AI Innovations Transforming Indian Agriculture for Better Yields
Enhancing Agriculture with Artificial Intelligence
New Delhi, Dec 6: The Indian government is leveraging Artificial Intelligence (AI) technologies to boost agricultural productivity, enhance sustainability, and improve the livelihoods of farmers while tackling various challenges in the sector.
As part of this initiative, a pilot project utilizing AI was launched in partnership with the Development Innovation Lab-India, focusing on local monsoon onset forecasts relevant to agriculture across 13 states for the Kharif season of 2025.

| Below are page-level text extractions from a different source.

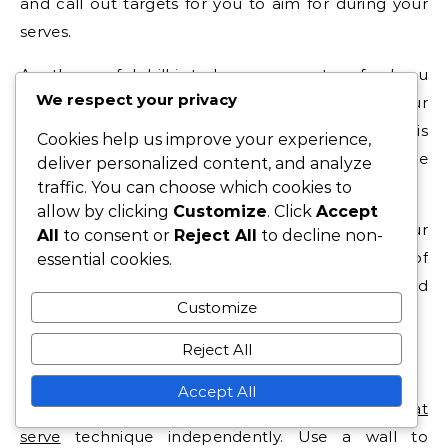
and call out targets for you to aim for during your
serves.
Another useful drill is to have your partner feed you
We respect your privacy
balls to serve, allowing you to focus solely on your
technique without the need to retrieve the ball. This
Cookies help us improve your experience,
can help reinforce muscle memory and improve
deliver personalized content, and analyze
your overall consistency.
traffic. You can choose which cookies to
allow by clicking
Customize
. Click
Accept
Set specific goals for each practice session with your
All
to consent or
Reject All
to decline non-
partner, such as achieving a certain number of
essential cookies.
successful serves in a row or hitting designated
Customize
targets consistently.
Reject All
Solo practice methods
Accept All
Solo practice is essential for developing your
flat
serve
technique independently. Use a wall to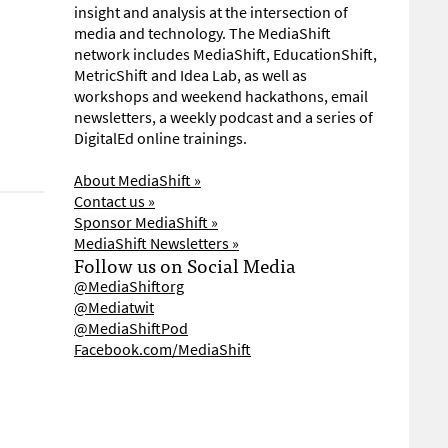
insight and analysis at the intersection of
media and technology. The MediaShift
network includes MediaShift, EducationShift,
MetricShift and Idea Lab, as well as
workshops and weekend hackathons, email
newsletters, a weekly podcast and a series of
DigitalEd online trainings.
About MediaShift »
Contact us »
Sponsor MediaShift »
MediaShift Newsletters »
Follow us on Social Media
@MediaShiftorg
@Mediatwit
@MediaShiftPod
Facebook.com/MediaShift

Ramnath Thakur, the Minister of State for Agriculture and Farmers Welfare, stated that an open-source blended model was employed, incorporating NeuralGCM, the Artificial Intelligence Forecasting System (AIFS) from the European Centre for Medium-Range Weather Forecasts (ECMWF), along with 125 years of historical rainfall data from the India Meteorological Department (IMD).
The probabilistic forecasts specifically predicted the local onset of the monsoon, which is crucial for determining the sowing dates for crops, as mentioned by the minister in a written response to the Rajya Sabha.
These local forecasts were communicated via SMS through the M-Kisan portal to over 38 million farmers across 13 states in five regional languages: Hindi, Odia, Marathi, Bangla, and Punjabi.
Following the forecasts, telephonic feedback surveys were conducted in Madhya Pradesh and Bihar through Kisan Call Centres.
The results indicated that 31% to 52% of farmers modified their planting strategies, primarily adjusting land preparation and sowing timings, which included choices regarding crops and inputs.
Additionally, the 'Kisan e-Mitra' is a voice-activated AI chatbot designed to assist farmers by answering queries related to the PM Kisan Samman Nidhi scheme, PM Fasal Bima Yojna, and Kisan Credit Card.
This tool supports 11 regional languages and is being developed to provide assistance for other government initiatives.
Currently, it addresses over 8,000 farmer inquiries daily, having resolved more than 9.3 million queries to date, according to the minister.
Furthermore, the National Pest Surveillance System employs AI and Machine Learning to identify pest infestations in crops, facilitating timely interventions for healthier yields.
This AI tool, utilized by more than 10,000 extension workers, enables farmers to take pictures of pests, aiding in the mitigation of pest attacks and minimizing crop losses.
It covers 66 different crops and over 432 pest types. AI-driven analytics using field images for satellite-based crop mapping is also being applied in monitoring crop-weather matching for sown crops.